Prototype vs Implementation
The Austin CTO Club recently met to discuss Managing C-Suite Expectations. One specific point received little attention that evening, and in my opinion deserves additional thought: prototype versus implementation.
When presented with a prototype, executives frequently think of it as an early implementation. Many of the concerns that separate prototype from implementation are invisible to executives, and reasonably so: security, scalability, deployment, integrations, and so on.
Without knowing about how easy or difficult these concerns are to address, it’s no wonder that time to production deployment is their focus. From where they sit it seems that product development stalls after the creation of the prototype. And in the meantime they have other concerns, including evaluation of additional prototypes. This dynamic leads to tension during implementation between the need for careful attention to security etc. and the need to move quickly to market.
Vibe coding is on the rise. It shortens the time to prototype creation as well as opening the door to prototype creation to those with less technical knowledge. An increasing number of product managers can use AI to produce prototypes. We will see the number of prototypes produced increase. My guess is that it will rise by a couple orders of magnitude. And then what happens?
Mind the Gap #
How does everyone react to this superabundance of prototypes? And what does this mean about the gap between prototype and implementation? How do we help executives operate in this prototype-rich environment? I’ve heard at least four different ideas for addressing this.
Ignore It #
Ignore the problem, and hope it goes away. Doing nothing is usually an option, and often an underrated one. In this case, ignoring it seems likely to exacerbate the problem unless and until the AI tools that speed up prototyping become good enough to address the additional concerns of implemention. In other words, if the tools become sufficiently capable, the gap between prototype and implementation closes, eliminating the problem.

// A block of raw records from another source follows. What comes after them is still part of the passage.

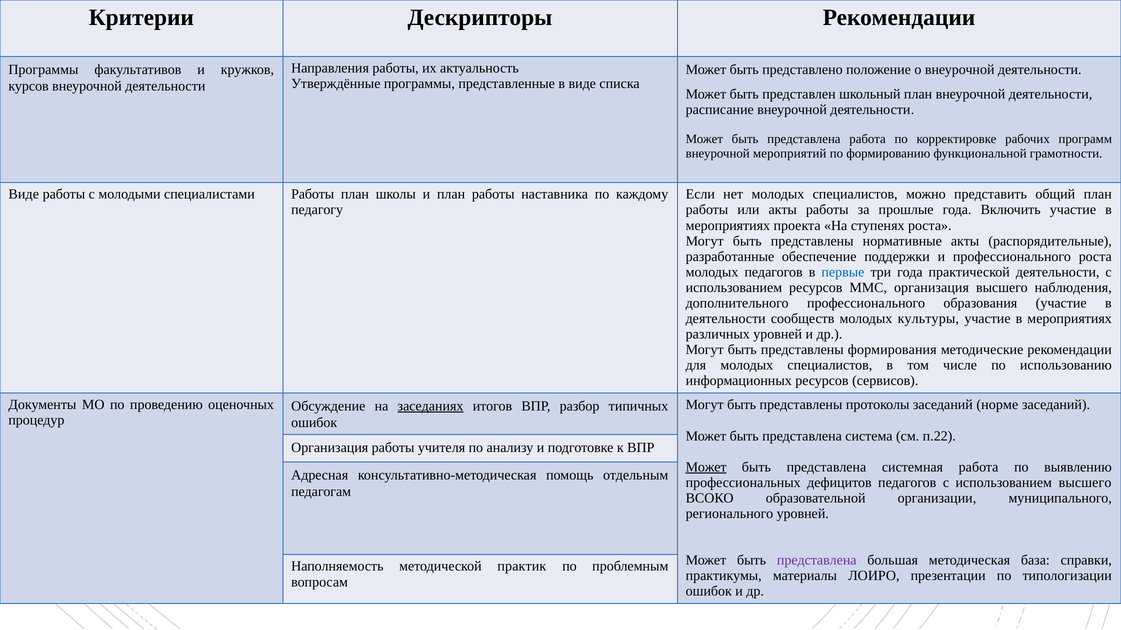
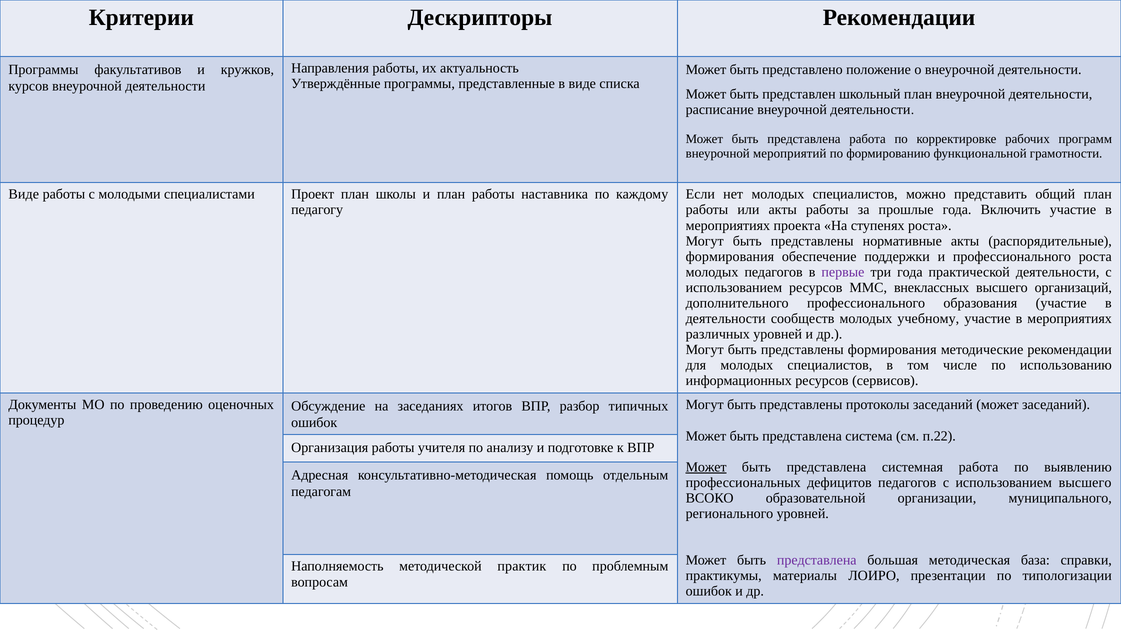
специалистами Работы: Работы -> Проект
разработанные at (730, 257): разработанные -> формирования
первые colour: blue -> purple
ММС организация: организация -> внеклассных
наблюдения: наблюдения -> организаций
культуры: культуры -> учебному
протоколы заседаний норме: норме -> может
заседаниях underline: present -> none
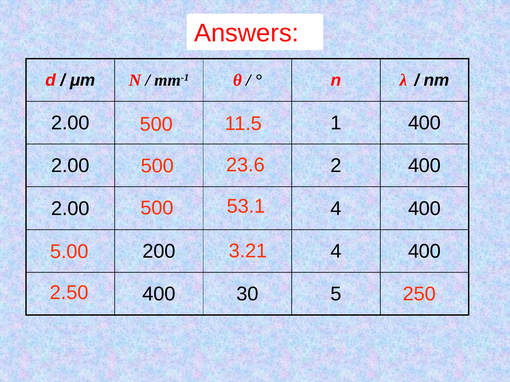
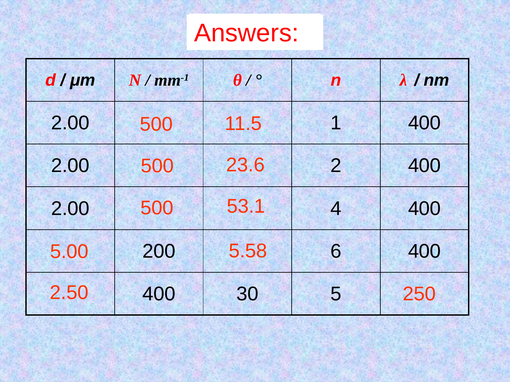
200 4: 4 -> 6
3.21: 3.21 -> 5.58
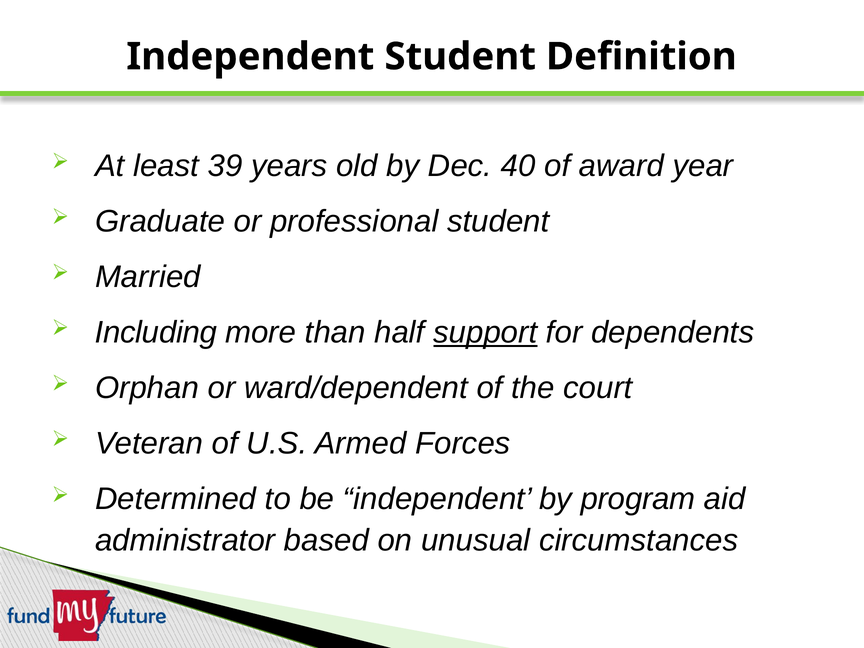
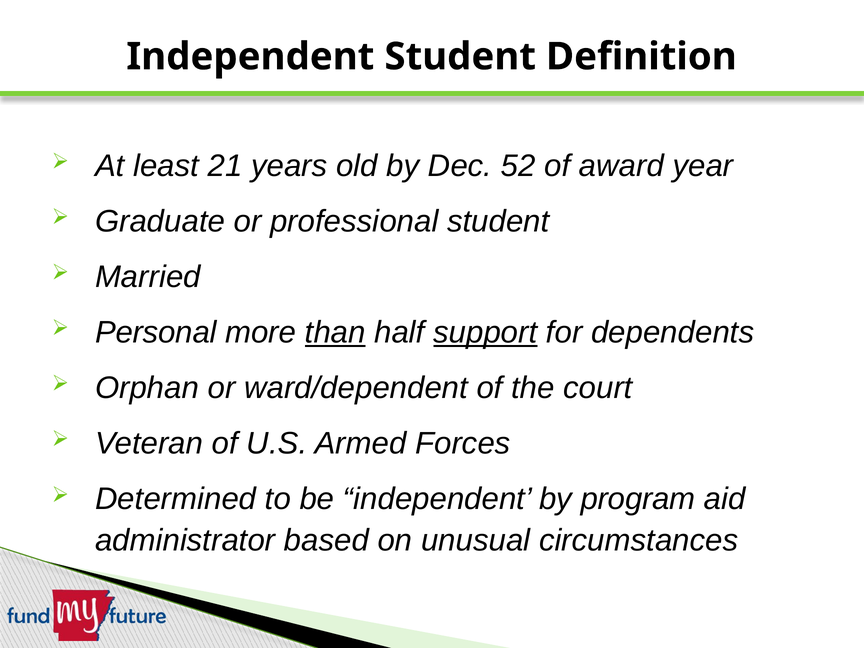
39: 39 -> 21
40: 40 -> 52
Including: Including -> Personal
than underline: none -> present
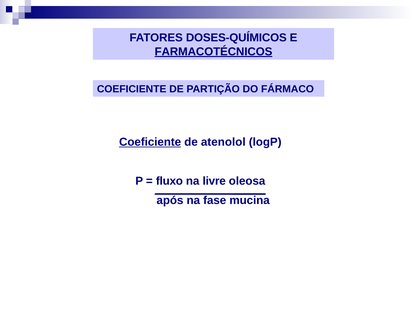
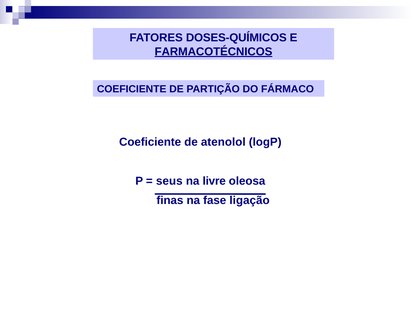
Coeficiente at (150, 142) underline: present -> none
fluxo: fluxo -> seus
após: após -> finas
mucina: mucina -> ligação
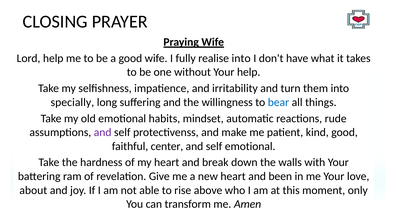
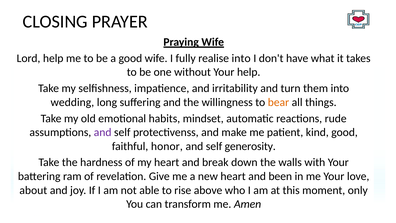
specially: specially -> wedding
bear colour: blue -> orange
center: center -> honor
self emotional: emotional -> generosity
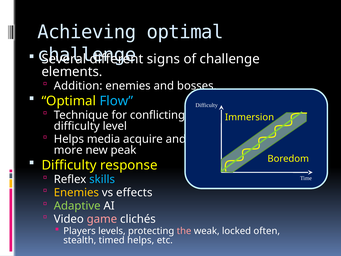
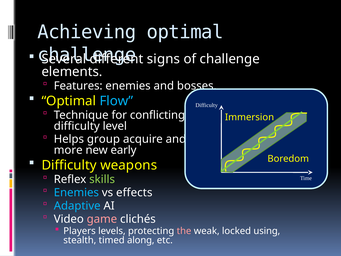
Addition: Addition -> Features
media: media -> group
peak: peak -> early
response: response -> weapons
skills colour: light blue -> light green
Enemies at (76, 192) colour: yellow -> light blue
Adaptive colour: light green -> light blue
often: often -> using
timed helps: helps -> along
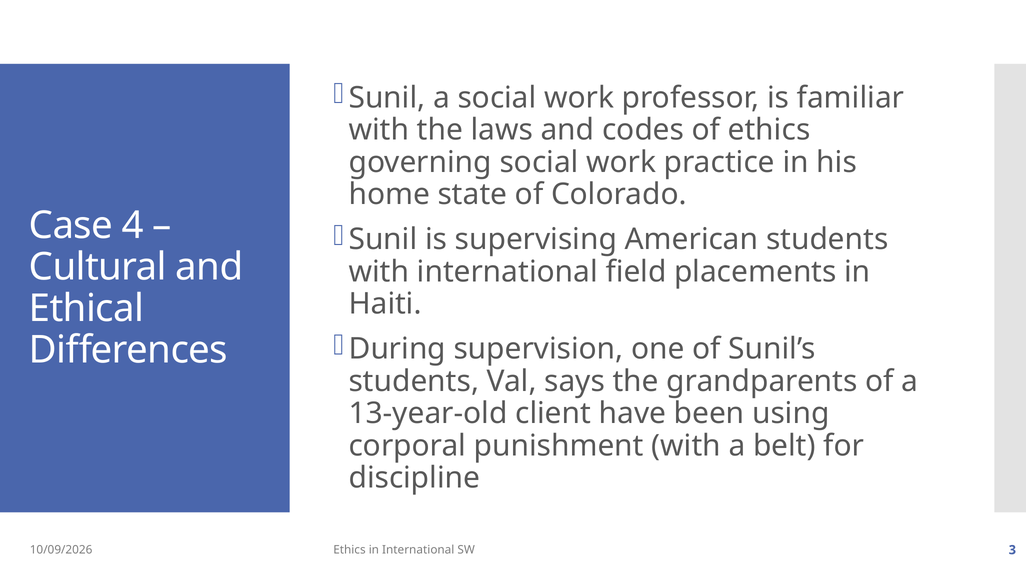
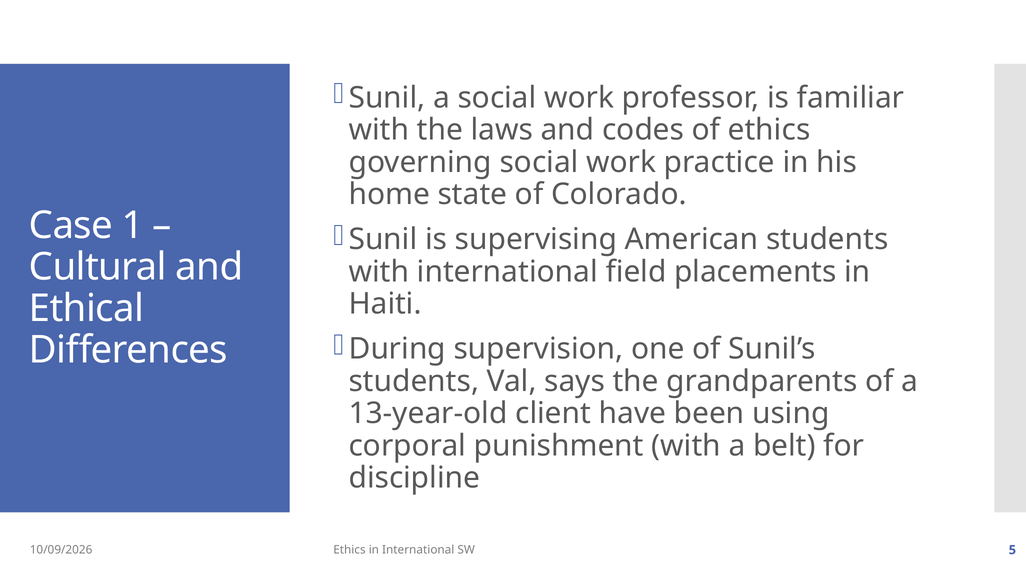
4: 4 -> 1
3: 3 -> 5
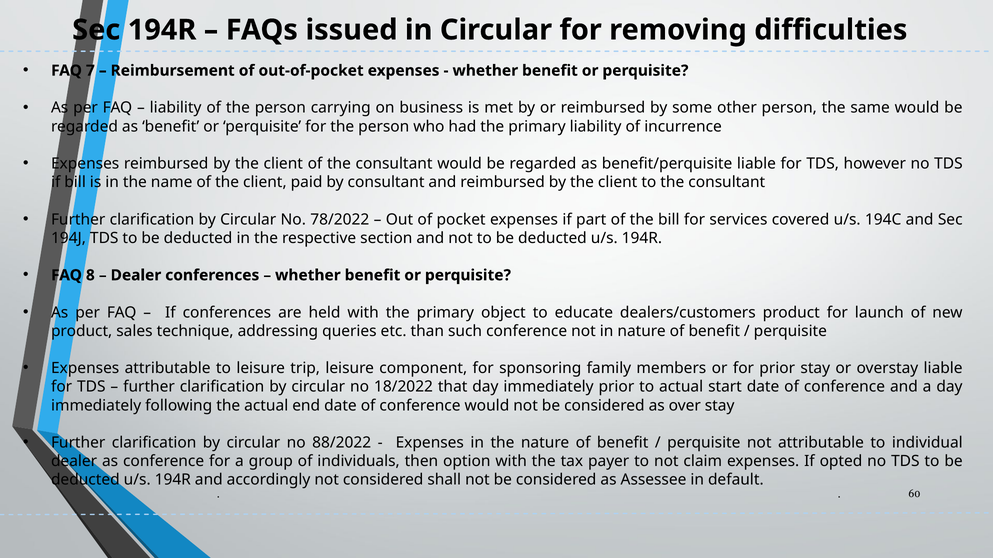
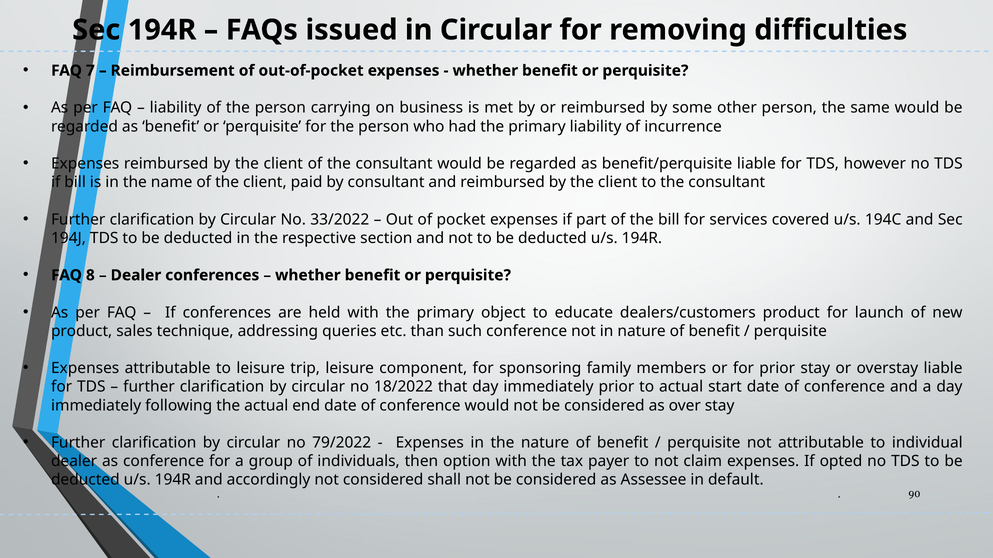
78/2022: 78/2022 -> 33/2022
88/2022: 88/2022 -> 79/2022
60: 60 -> 90
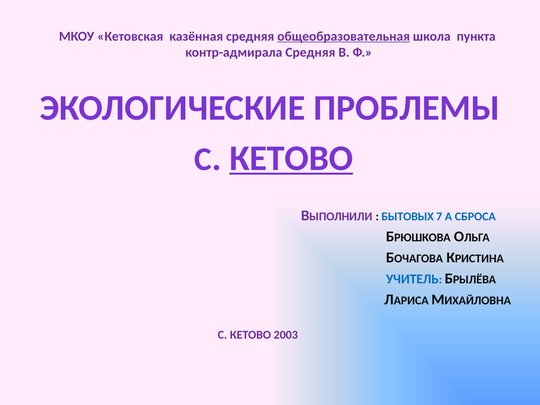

If you bet on the gap disappearing and it does not, where does that leave you? And what can you do in the interim when the gap does exist? What if the gap closes, but then your production implementation exhibits some bug? Who fixes that if those who implemented it lack deep technical know-how? This approach seems very high risk, though perhaps it helps a smaller company get to market more quickly.
Dumb Down #
Some people advocate for creating prototypes that look more like wireframes than polished applications, giving a visual clue as to the incompleteness of the implementation. This would highlight that something is a prototype and not an implementation.
The entire reason for polishing an application is to make it more attractive. Sticking to cruder presentations foregoes that benefit. Can the less attractive option win over the more polished alternative? That seems doubtful, especially if you believe better UX and design add value for the user.
Flood the Zone #
What if you create enough prototypes to overwhelm those who evaluate them? The superabundance of something reduces the value of each one, so each one is thereby easier to dismiss. The low cost of producing any one prototype does lower the opportunity cost of your selection of which one to implement.
Does the superabundance of prototypes lead to greater ambition, and attempts to select more options to implement? This sounds like a new expression of the original problem. Expectations scale much more readily and quickly than capacity does. If prototype capacity doubles, how much executive ambition for implementations scale?
Experimentation #
Treating prototypes as experiments that explore implementation options, and the choice of implementation as outcome of those experiments, draws a business-related distinction between prototype and implementation. This is easier to convey to non-implementors than direct implementation concerns. It also leverages the role of non-implementors in increasingly important decision making.
This approach does require tempering the scaling executive ambitions, just as with flooding the zone. In this case is the scaling on the prototype side gives wider choice among different implementations, letting non-implementors improve the quality of outcomes through their choices, even if implementation capacity does not rise.
Other Approaches? #
There are doubtless many more ways to address the question with some combination of constraint, education, and planning. What approach would you take?